Daqui resulta que, quando um pedido baseado no Regulamento n.° 1049/2001 visa obter o acesso a documentos que incluem dados pessoais, as disposições do Regulamento n.° 45/2001 passam a ser integralmente aplicáveis. Ora, o artigo 8.° do Regulamento n.° 45/2001 impõe designadamente ao destinatário da transferência de dados pessoais a obrigação de demonstrar a necessidade da divulgação dos mesmos. De igual modo, o artigo 18.° do mesmo regulamento confere designadamente à pessoa em causa a possibilidade de se opor em qualquer momento, por razões imperiosas e legítimas relacionadas com a sua situação particular, ao tratamento de dados pessoais que lhe digam respeito.

(cf. n.os 98‑99, 101, 103‑104)

5.      No que diz respeito tanto à interpretação estrita das exceções enumeradas no artigo 4.° do Regulamento n.° 1049/2001, relativo ao acesso do público aos documentos do Parlamento Europeu, como ao objeto do Regulamento n.° 45/2001, relativo à proteção das pessoas singulares no que diz respeito ao tratamento de dados pessoais pelas instituições e pelos órgãos comunitários e à livre circulação desses dados, a divulgação de dados pessoais que digam respeito exclusivamente ao requerente do acesso não pode ser afastada com o fundamento de que poderia prejudicar a proteção da vida privada e da integridade do indivíduo.

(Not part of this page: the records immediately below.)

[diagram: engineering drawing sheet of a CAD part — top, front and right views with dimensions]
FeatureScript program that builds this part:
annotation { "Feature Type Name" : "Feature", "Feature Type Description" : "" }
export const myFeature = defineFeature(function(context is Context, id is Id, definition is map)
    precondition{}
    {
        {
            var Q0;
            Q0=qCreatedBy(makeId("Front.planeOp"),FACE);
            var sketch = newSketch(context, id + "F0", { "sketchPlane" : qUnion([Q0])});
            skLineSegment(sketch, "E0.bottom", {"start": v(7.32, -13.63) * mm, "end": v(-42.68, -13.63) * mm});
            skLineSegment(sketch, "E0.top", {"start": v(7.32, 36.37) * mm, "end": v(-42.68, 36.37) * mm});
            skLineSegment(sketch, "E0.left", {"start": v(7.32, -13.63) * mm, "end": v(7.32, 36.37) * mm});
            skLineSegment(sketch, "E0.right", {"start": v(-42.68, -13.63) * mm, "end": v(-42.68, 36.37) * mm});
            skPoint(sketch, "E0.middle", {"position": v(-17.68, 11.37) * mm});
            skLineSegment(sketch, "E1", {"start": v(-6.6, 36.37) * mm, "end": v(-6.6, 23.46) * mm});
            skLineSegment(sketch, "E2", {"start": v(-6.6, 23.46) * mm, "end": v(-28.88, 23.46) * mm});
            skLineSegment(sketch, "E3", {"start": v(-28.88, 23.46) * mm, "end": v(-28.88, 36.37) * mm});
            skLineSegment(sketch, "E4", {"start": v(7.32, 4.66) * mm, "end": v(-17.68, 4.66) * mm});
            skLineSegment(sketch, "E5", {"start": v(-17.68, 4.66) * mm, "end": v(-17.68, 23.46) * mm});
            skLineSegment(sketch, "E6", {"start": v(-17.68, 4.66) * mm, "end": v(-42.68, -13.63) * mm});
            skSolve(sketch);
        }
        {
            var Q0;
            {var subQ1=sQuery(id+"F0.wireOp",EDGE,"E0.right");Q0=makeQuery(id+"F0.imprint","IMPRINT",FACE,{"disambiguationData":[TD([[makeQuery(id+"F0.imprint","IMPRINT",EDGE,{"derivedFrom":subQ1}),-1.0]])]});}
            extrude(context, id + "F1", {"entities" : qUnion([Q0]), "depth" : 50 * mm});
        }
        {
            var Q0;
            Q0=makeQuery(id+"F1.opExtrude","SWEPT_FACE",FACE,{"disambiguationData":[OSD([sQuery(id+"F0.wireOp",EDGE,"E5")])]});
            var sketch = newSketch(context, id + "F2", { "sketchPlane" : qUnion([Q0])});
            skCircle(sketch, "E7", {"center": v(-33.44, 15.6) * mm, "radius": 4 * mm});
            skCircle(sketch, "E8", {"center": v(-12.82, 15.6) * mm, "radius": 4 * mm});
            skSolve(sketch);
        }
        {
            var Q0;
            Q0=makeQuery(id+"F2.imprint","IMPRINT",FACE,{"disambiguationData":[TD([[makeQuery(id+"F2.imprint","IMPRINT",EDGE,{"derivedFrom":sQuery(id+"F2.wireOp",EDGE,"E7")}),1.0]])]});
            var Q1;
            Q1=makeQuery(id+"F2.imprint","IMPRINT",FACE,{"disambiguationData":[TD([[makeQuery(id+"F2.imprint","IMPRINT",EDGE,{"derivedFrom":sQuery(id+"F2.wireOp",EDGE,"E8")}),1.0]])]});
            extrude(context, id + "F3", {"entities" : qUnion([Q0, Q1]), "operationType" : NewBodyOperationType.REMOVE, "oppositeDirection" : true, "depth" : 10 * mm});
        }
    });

Além disso, no que respeita ao alcance de tal divulgação, embora a proteção do interesse a que se refere o artigo 4.°, n.° 1, alínea b), do Regulamento n.° 1049/2001 não seja necessária em relação ao requerente do acesso, em contrapartida, deve ser garantida, em conformidade com as disposições do Regulamento n.° 45/2001, em relação aos terceiros. Assim, contrariamente ao princípio segundo o qual o Regulamento n.° 1049/2001 tem por objeto conferir um direito de acesso do público em geral aos documentos das instituições, quando os documentos solicitados contêm dados pessoais que respeitam ao requerente do acesso, o direito deste último de obter a respetiva divulgação com base no direito de acesso aos documentos das instituições não pode ter como consequência conferir um direito de acesso do público em geral aos referidos documentos.

(cf. n.os 107, 109)

6.      No domínio do direito de acesso do público aos documentos das instituições, não compete a um recorrente apreciar se uma pessoa é ou não suscetível de beneficiar da proteção da sua vida privada e da sua integridade. Com efeito, a proteção que deve ser facultada aos dados pessoais no âmbito da aplicação das disposições do artigo 4.°, n.° 1, alínea b), do Regulamento n.° 1049/2001, relativo ao acesso do público aos documentos do Parlamento Europeu, deve ser garantida no estrito respeito das disposições do Regulamento n.° 45/2001, relativo à proteção das pessoas singulares no que diz respeito ao tratamento de dados pessoais pelas instituições e pelos órgãos comunitários e à livre circulação desses dados. Ora, este último regulamento não prevê uma exceção à proteção do direito fundamental que garante, pelo facto de os dados em causa dizerem pretensamente respeito a uma pessoa que não é digna de tal proteção. Por outro lado, contrariamente à exceção prevista no artigo 4.°, n.° 3, segundo parágrafo, do Regulamento n.° 1049/2001, a exceção prevista pelas disposições do artigo 4.°, n.° 1, alínea b), deste regulamento e do Regulamento n.° 45/2001 não é suscetível de ser afastada com fundamento na existência de um interesse público superior.

(cf. n.os 112, 124)

7.      Nos termos do artigo 4.°, n.° 3, segundo parágrafo, do Regulamento n.° 1049/2001, relativo ao acesso do público aos documentos do Parlamento Europeu, o acesso a documentos que contenham pareceres para uso interno, como parte de deliberações e de consultas preliminares na instituição em causa, será recusado mesmo após ter sido tomada a decisão, caso a sua divulgação pudesse prejudicar gravemente o processo decisório da instituição, exceto quando um interesse público superior imponha a divulgação do documento em causa. À luz do princípio da interpretação estrita das exceções ao direito de acesso aos documentos das instituições, é apenas em relação a uma parte dos documentos para uso interno, ou seja, os que contêm pareceres para uso interno, como parte de deliberações e de consultas preliminares na instituição em causa, que o segundo parágrafo do artigo 4.°, n.° 3, do Regulamento n.° 1049/2001 permite a recusa, mesmo após a decisão ter sido adotada, quando a divulgação desses documentos pudesse prejudicar gravemente o processo decisório dessa instituição.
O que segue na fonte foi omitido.